» PROBLEM 1
Reproduce the listing word for word, starting with the line that contains "Could you add" and going on through the line that contains "-0.418416, 0.907857, 0.298179]]", and leave the pictures out of your answer.

=== SUPPLIED PASSAGE ===

HC Deb 23 July 1930 vol 241 cc2352-60

I beg to move, in page 1, line 14, after the word "authority," to insert the words: which has made a resolution that such powers as aforesaid are required may, after observing the requirements contained in the Third Schedule to this Act. We have to take into consideration the proposed new Schedule standing in my name in order to understand the purpose of this Amendment This Bill, as we all know, is a Bill to enable local authorities to shorten procedure in getting Bills through this House, provided that they mean the employment of men at present unemployed. I think there is agreement in all quarters of the House that this Bill should become an Act of Parliament as soon as possible. At the same time, there are certain things that many of us who have had considerable experience of local authorities regard it as necessary to amend. The real object of this Amendment is to provide that the present system of taking a Bill to the ratepayers, if there are sufficient objectors among the ratepayers to call such a meeting, shall be followed. It might be said that this will cause a good deal of delay. I know that hon. Members opposite do object to polls of ratepayers, but the polls of ratepayers are the only safeguard that the ratepayers really have against extravagance. Recent polls which have taken place in certain city councils, where there is a Socialist majority, have gone against them. None the less it is the duty of the House to protect the ratepayers against maladministration in any form. The comment that it would cost a poll is beside the mark. It means that you have to give proper notice. It is a safeguard to the ratepayers against those who are representing them in the local councils going in for schemes months after the election, when the point that they are bringing forward has never been discussed at the election. It prevents them from coming to this House and getting through extravagant schemes through the machinery of this Bill without consulting the ratepayers. This Bill takes away many of the safeguards which the ratepayers have at present. I think the Minister has made a great mistake in taking away the ratepayers' right to demand a poll.

The MINISTER of HEALTH (Mr. Arthur Greenwood)

=== DATA ===

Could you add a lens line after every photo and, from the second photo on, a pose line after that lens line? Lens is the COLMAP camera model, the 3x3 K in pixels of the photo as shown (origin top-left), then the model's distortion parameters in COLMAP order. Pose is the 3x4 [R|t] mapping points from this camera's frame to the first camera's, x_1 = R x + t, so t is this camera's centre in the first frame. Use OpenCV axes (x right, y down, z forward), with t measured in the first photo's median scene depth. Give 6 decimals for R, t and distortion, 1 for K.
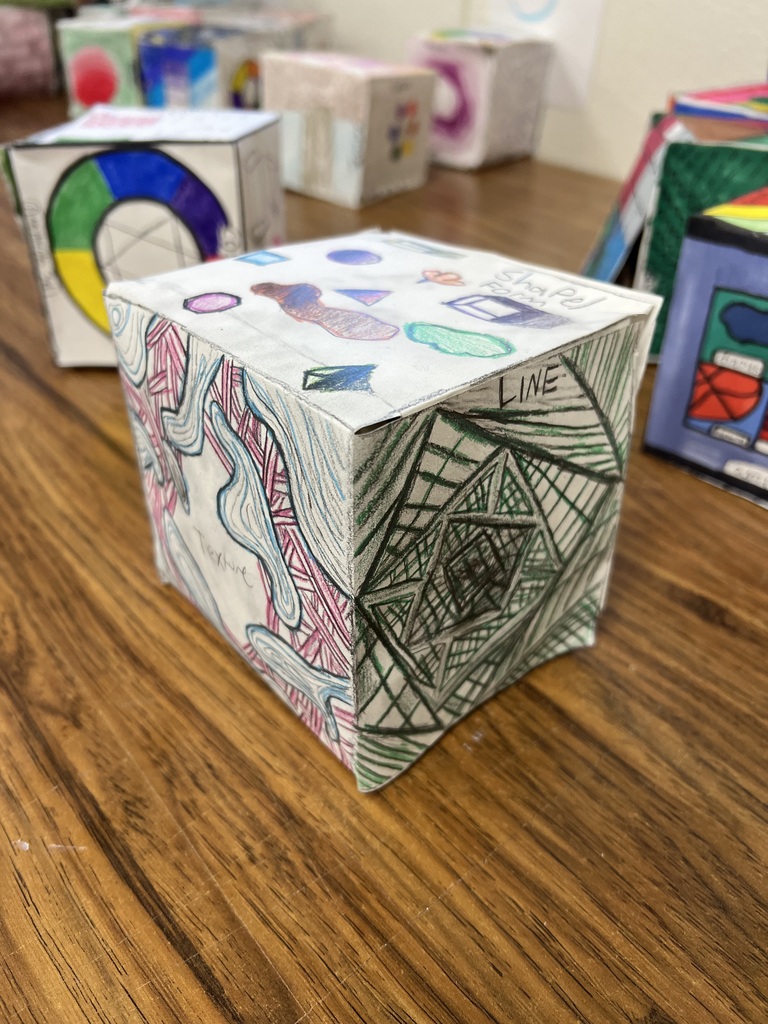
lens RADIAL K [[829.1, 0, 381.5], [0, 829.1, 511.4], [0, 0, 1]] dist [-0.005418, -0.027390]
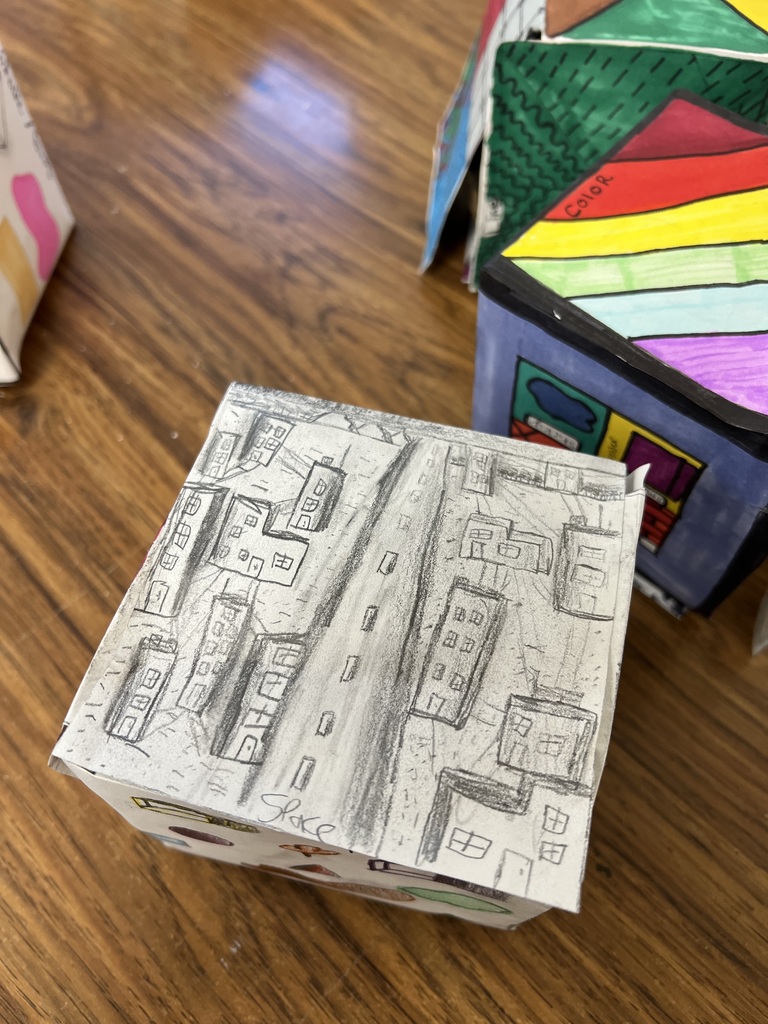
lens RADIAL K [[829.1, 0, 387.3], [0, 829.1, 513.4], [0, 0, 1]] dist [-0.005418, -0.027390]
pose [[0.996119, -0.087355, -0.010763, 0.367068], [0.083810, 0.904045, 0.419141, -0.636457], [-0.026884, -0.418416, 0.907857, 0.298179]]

===
=== DATA ===

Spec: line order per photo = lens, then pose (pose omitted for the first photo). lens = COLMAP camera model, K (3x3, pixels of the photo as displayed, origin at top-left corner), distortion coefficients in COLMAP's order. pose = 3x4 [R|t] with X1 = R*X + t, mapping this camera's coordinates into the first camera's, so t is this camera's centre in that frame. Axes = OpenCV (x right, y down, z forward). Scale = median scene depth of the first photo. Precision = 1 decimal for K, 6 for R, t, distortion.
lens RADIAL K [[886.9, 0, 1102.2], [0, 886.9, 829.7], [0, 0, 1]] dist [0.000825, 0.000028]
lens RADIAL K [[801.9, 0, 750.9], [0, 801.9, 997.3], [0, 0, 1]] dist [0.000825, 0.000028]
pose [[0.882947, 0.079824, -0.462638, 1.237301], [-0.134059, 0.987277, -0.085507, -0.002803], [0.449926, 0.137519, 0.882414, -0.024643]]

===
=== DATA ===

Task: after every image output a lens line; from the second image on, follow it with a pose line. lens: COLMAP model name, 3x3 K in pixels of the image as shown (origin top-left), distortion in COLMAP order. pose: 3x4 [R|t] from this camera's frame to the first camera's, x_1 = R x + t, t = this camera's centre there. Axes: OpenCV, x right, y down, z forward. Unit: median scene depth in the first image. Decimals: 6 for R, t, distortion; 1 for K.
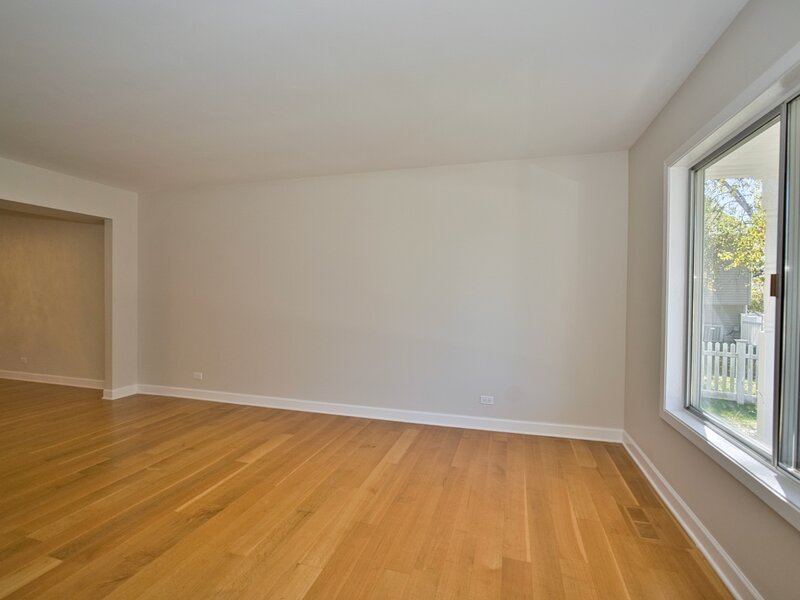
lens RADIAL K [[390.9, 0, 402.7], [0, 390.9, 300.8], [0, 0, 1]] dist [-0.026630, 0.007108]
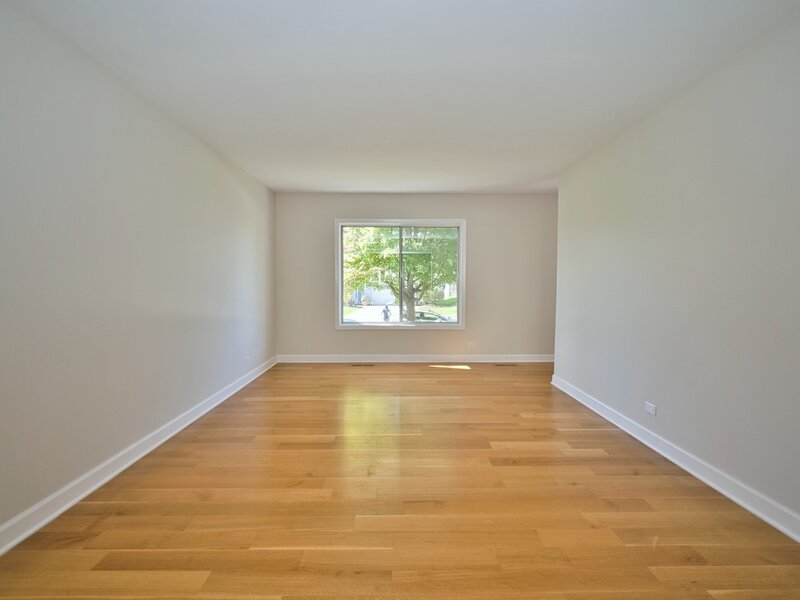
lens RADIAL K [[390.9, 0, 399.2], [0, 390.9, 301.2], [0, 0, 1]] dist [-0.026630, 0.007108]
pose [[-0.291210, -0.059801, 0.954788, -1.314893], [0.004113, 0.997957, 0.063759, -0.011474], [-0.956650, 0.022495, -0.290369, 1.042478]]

===

» PROBLEM 2
In the Commons debate, what does the speaker moving the amendment call the only safeguard ratepayers really have against extravagance?

» ANSWER 1
Could you add a lens line after every photo and, from the second photo on, a pose line after that lens line? Lens is the COLMAP camera model, the 3x3 K in pixels of the photo as shown (origin top-left), then the model's distortion parameters in COLMAP order. Pose is the 3x4 [R|t] mapping points from this camera's frame to the first camera's, x_1 = R x + t, so t is this camera's centre in the first frame. Use OpenCV axes (x right, y down, z forward), with t measured in the first photo's median scene depth. Give 6 decimals for R, t and distortion, 1 for K.
lens RADIAL K [[829.1, 0, 381.5], [0, 829.1, 511.4], [0, 0, 1]] dist [-0.005418, -0.027390]
lens RADIAL K [[829.1, 0, 387.3], [0, 829.1, 513.4], [0, 0, 1]] dist [-0.005418, -0.027390]
pose [[0.996119, -0.087355, -0.010763, 0.367068], [0.083810, 0.904045, 0.419141, -0.636457], [-0.026884, -0.418416, 0.907857, 0.298179]]

» ANSWER 2
The polls of ratepayers.